** Exercise instructions **
**1)** Using the antimicrobial text, answer each question:
(a) What did Unilever want to boost the potency of, and with what kind of additives?
(b) In which country did Unilever scientists discover that Niacinamide could enhance AMP expression levels?
(c) Which organizations formed the research collaboration?
**2)** Write out the portion of the antimicrobial text starting at "Although there’s been" and ending at "the most efficacious.".

** Text **
== Segment start ==

Although there’s been a lot of research focused on designing new, artificial antimicrobials, Unilever wanted to concentrate on boosting the potency of the body’s naturally occurring germ fighters with small-molecule additives. IBM Research has already developed computational models for membrane disruption and permeation through physical modeling, but Unilever’s challenge was a new area of exploration for us, given the extremely complex nature of having to model how AMPs interact with the skin and calculate which would be the most efficacious.

Several years ago, Unilever scientists in India discovered that Niacinamide, an active form of vitamin B3 naturally found in your skin and body, could enhance AMP expression levels in laboratory models. At the same time Unilever’s team also observed an unexpected enhancement of AMP antimicrobial activity in cell-free systems, and wanting to understand why this enhanced activity was happening — a research collaboration between Unilever, IBM, and STFC was initiated.

== Segment end ==

** Exercise data **
== Segment start ==

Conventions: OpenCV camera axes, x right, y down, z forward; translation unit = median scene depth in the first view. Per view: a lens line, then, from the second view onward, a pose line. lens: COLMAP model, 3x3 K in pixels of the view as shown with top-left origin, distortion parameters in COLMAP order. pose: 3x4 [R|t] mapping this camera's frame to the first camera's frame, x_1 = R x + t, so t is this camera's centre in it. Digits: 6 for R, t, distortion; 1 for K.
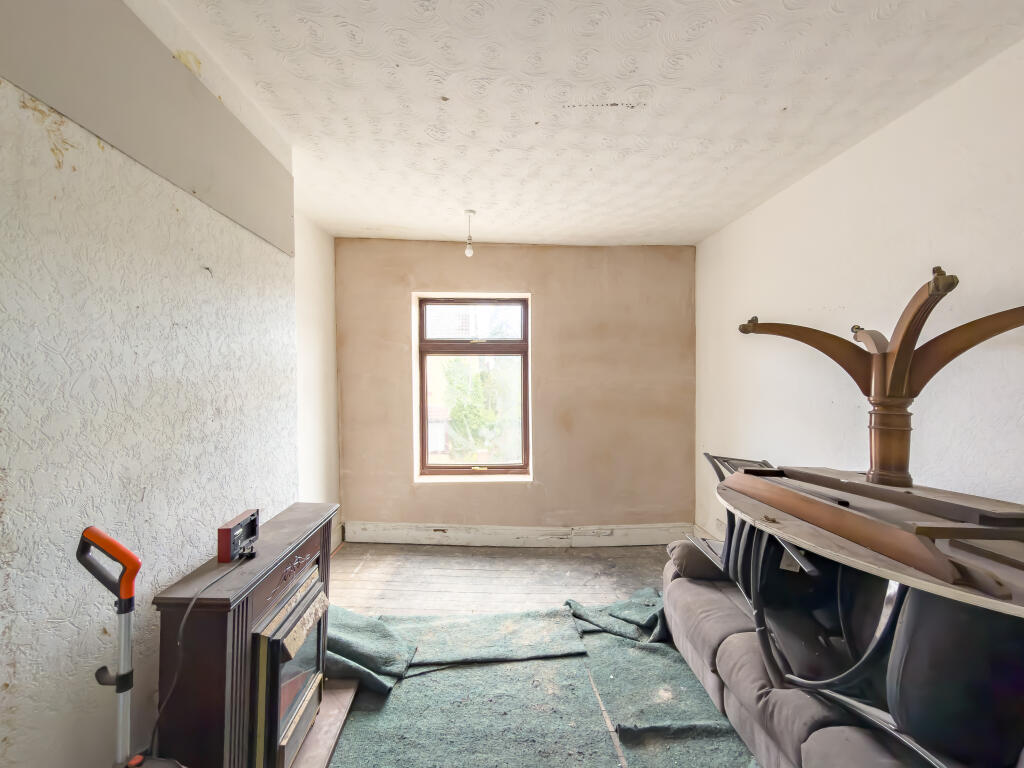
lens RADIAL K [[409.0, 0, 512.0], [0, 409.0, 384.0], [0, 0, 1]] dist [-0.001482, -0.000151]
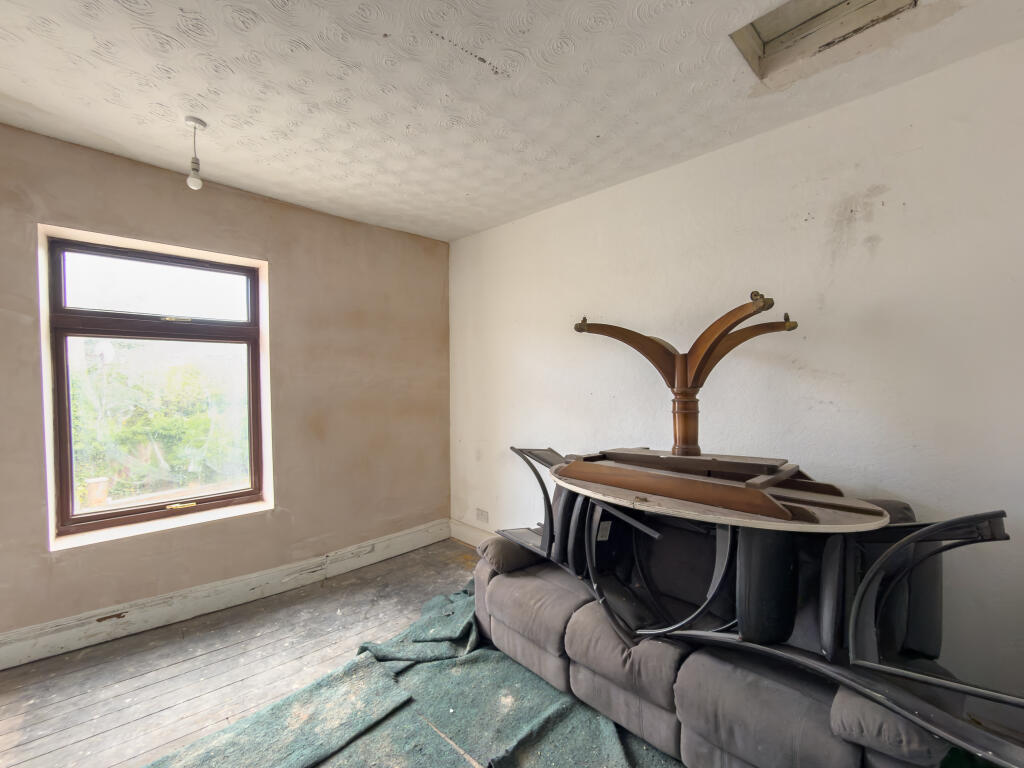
lens RADIAL K [[423.1, 0, 512.0], [0, 423.1, 384.0], [0, 0, 1]] dist [-0.000583, -0.000060]
pose [[0.762194, -0.012606, 0.647226, -0.198494], [0.008347, 0.999919, 0.009646, 0.000987], [-0.647295, -0.001950, 0.762237, 0.179943]]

== Segment end ==

** Solutions **
**1)**
(a) The body's naturally occurring germ fighters, using small-molecule additives.
(b) India.
(c) Unilever, IBM, and STFC.

**2)**
Although there’s been a lot of research focused on designing new, artificial antimicrobials, Unilever wanted to concentrate on boosting the potency of the body’s naturally occurring germ fighters with small-molecule additives. IBM Research has already developed computational models for membrane disruption and permeation through physical modeling, but Unilever’s challenge was a new area of exploration for us, given the extremely complex nature of having to model how AMPs interact with the skin and calculate which would be the most efficacious.